Now that you've been briefed on the journey to Ankara, a little information about the city itself. Ankara is located on the crossroads of ancient north-south and east-west trade routes. For thousands of years it was an important trade post. Its importance decreased significantly and by the 20th century it was a town of 30,000 people. During the war of independence, Ataturk decided to make Ankara the headquarters of the movement. When the Turkish Republic was established in 1923, Ataturk decided to shy away from making Istanbul - the obvious choice - the capital of the new country because the old Ottoman monuments, palaces and mosques would be too much of a reminder of the Ottoman and Islamic days and hinder the success of the new republic. Ataturk instead selected the sleepy town of Ankara as the capital and immediately set upon building the new capital.
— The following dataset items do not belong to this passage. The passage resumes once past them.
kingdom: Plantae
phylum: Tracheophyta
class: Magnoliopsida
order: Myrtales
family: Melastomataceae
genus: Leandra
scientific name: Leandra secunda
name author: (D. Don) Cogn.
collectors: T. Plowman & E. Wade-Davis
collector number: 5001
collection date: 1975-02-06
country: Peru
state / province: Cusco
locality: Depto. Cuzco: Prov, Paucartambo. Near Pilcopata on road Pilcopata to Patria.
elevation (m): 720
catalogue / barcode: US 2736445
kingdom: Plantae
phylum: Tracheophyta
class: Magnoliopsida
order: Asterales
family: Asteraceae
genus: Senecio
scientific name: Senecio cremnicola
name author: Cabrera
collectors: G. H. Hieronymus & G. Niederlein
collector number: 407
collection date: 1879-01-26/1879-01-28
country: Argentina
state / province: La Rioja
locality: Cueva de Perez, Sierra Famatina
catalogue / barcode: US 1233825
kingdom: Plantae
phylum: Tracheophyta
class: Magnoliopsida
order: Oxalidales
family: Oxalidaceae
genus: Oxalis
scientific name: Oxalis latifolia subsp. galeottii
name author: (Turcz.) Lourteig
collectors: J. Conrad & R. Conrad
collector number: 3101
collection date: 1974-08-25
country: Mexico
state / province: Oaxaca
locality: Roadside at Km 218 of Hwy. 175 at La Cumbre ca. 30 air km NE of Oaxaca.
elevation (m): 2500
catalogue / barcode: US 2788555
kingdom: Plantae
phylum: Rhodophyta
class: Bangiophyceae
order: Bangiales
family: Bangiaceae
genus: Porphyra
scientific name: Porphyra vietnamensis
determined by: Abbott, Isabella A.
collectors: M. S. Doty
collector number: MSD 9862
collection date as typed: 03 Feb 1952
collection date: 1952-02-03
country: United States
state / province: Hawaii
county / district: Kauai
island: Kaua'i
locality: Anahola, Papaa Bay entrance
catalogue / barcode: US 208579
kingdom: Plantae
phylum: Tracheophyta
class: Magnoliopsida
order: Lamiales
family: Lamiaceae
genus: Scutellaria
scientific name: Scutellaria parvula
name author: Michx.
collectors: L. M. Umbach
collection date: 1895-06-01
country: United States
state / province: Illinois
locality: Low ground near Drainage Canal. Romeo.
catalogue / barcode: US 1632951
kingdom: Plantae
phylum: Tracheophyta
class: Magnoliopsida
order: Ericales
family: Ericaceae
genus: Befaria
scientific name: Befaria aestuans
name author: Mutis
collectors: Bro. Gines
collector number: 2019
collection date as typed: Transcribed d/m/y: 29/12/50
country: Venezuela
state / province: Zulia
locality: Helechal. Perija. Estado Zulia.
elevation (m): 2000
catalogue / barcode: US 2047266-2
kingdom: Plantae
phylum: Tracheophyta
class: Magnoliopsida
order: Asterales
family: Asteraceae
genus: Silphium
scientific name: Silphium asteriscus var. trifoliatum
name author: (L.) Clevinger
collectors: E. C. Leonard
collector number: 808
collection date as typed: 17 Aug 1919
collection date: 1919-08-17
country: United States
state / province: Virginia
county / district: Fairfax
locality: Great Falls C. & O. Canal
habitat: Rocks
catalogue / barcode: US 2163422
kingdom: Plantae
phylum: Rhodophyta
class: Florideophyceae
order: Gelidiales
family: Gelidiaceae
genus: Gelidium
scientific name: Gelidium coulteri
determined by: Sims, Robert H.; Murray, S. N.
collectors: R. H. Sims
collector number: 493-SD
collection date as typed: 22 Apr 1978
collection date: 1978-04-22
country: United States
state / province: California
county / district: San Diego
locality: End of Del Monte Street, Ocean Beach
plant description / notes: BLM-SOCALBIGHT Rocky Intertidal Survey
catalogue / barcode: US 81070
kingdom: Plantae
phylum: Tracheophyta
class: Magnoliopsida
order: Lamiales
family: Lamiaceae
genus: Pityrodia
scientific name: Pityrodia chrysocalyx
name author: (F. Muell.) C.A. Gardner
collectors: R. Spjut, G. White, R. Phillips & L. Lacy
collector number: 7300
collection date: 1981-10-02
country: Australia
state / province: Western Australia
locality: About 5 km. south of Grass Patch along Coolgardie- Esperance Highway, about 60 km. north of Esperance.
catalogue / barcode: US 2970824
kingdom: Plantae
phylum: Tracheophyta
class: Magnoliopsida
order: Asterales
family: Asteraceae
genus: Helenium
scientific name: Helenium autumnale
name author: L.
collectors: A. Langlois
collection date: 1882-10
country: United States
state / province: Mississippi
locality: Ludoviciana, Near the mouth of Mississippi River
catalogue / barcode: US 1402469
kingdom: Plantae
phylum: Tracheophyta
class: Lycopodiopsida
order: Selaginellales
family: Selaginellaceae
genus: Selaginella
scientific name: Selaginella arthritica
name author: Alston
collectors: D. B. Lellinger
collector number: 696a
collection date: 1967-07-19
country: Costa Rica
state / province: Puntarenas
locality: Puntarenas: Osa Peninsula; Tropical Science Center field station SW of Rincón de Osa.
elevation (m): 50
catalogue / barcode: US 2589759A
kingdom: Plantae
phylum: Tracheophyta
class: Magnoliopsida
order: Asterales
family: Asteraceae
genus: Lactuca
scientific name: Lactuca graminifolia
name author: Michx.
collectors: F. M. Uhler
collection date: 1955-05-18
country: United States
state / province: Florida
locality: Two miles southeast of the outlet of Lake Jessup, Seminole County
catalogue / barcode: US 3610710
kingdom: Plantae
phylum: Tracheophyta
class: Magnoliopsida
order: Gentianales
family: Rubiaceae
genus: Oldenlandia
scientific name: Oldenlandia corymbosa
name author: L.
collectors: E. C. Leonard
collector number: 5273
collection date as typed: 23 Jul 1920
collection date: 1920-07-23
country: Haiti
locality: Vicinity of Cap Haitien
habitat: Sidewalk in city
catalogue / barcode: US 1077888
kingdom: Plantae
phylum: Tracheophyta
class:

Now, Ankara is a bustling city of more than 4 million people and the political, if not cultural, capital of Turkey. The section of the city as it was during Ataturk's time - Old Ankara - is far superseded by New Ankara, a city that was purposefully built as a secular counterpart to Istanbul. The result was wide boulevards, parks, organized city centers and a generally bland city that lacks the character Istanbul has.

The first day we decided to take day trip to Gordion, a two hour bus ride from Ankara. Gordion was the capital of the Phrygian kingdom, which flourished several thousand years ago. Ken Sands, a UNC professor, happened to actually excavate at the site and led us around:

Quiz: who is the most famous of the Phrygians? You'd never guess. You know King Midas, as in the King Midas who could touch anything and turn it into gold? He was the king of the Phrygians. This mound of earth was reported to be his tomb:


Inside the earth tomb is a simple wooden building which is the oldest known woodest construction known to man.

The tomb is now actually considered to be that of Gordion, Midas' father.

We visited the local museum there and then went back to Ankara. At the bus station, Amanda and I decided to try some Cheetos, only to find that there were not only cheese cheetos but a whole shelf-full of different flavors:

I was conservative and stuck with the cheese, but Amanda got some yogurt flavored ones. Delicious.

Once back there, we decided to go get something to eat and then headed to a bar to watch the final game of the Eurocup between Germany and Spain - I was pulling for Germany, but Spain ended up pulling it out. We got a tower of Efes:


We also visited Kocatepi Mosque, which is one of the largest mosques in the world. It was huge and very nice inside, and even though it was only built in 1992 it compared to the Blue Mosque back in Istanbul:


The chandelier was ra-dik-ulus:

The second day, we were taken around Antikabir - Attaturk's burial place. It was like the Lincoln Memoria but even more grand in scale:


The Man's tomb:

While we were there, a procession of politicians, military generals, businessmen, girl scouts, and taekwondo practicers came in and laid a wreath on the tomb. It is standard practice for any visiting diplomat and for Turkish politicians to lay wreaths whenever they came to the capital; there's a whole process to it.

In the afternoon, we went to the Museum of Anatolian Civilizations, one of the preeminent museum of pre-Greek and Roman civilizations. They had cave paintings more than 5000 years old:

After that, we got a hotel room for Clayton and Kristina who were feeling bad - Kristina got food poisening from some sketchy looking cig kofte. The rest of us went to dinner at the Ottoman house, which had a nice view of the city.

After dinner, we all headed to the train station. After the experience with the Fez bus, we decided it wouldn't be a good idea to take that back to Istanbul. Instead, we went on the Midnight Train to Istanbul - it sounds like an Agatha Christie novel. Here's pictures of people in the compartments:




The people that were doing alright decided to have a darty in our train compartment. It was crazy. At one point, Edward pretended to be a BBC reporter, and at another we danced on top of the train cushions. 'Twas fun.


The train pulled into Hayderpasa station at about 7:30 am the next morning. Needless to say, we were all exhausted from the trip and ready to be back at home.. er.. Istanbul. It's good to be back.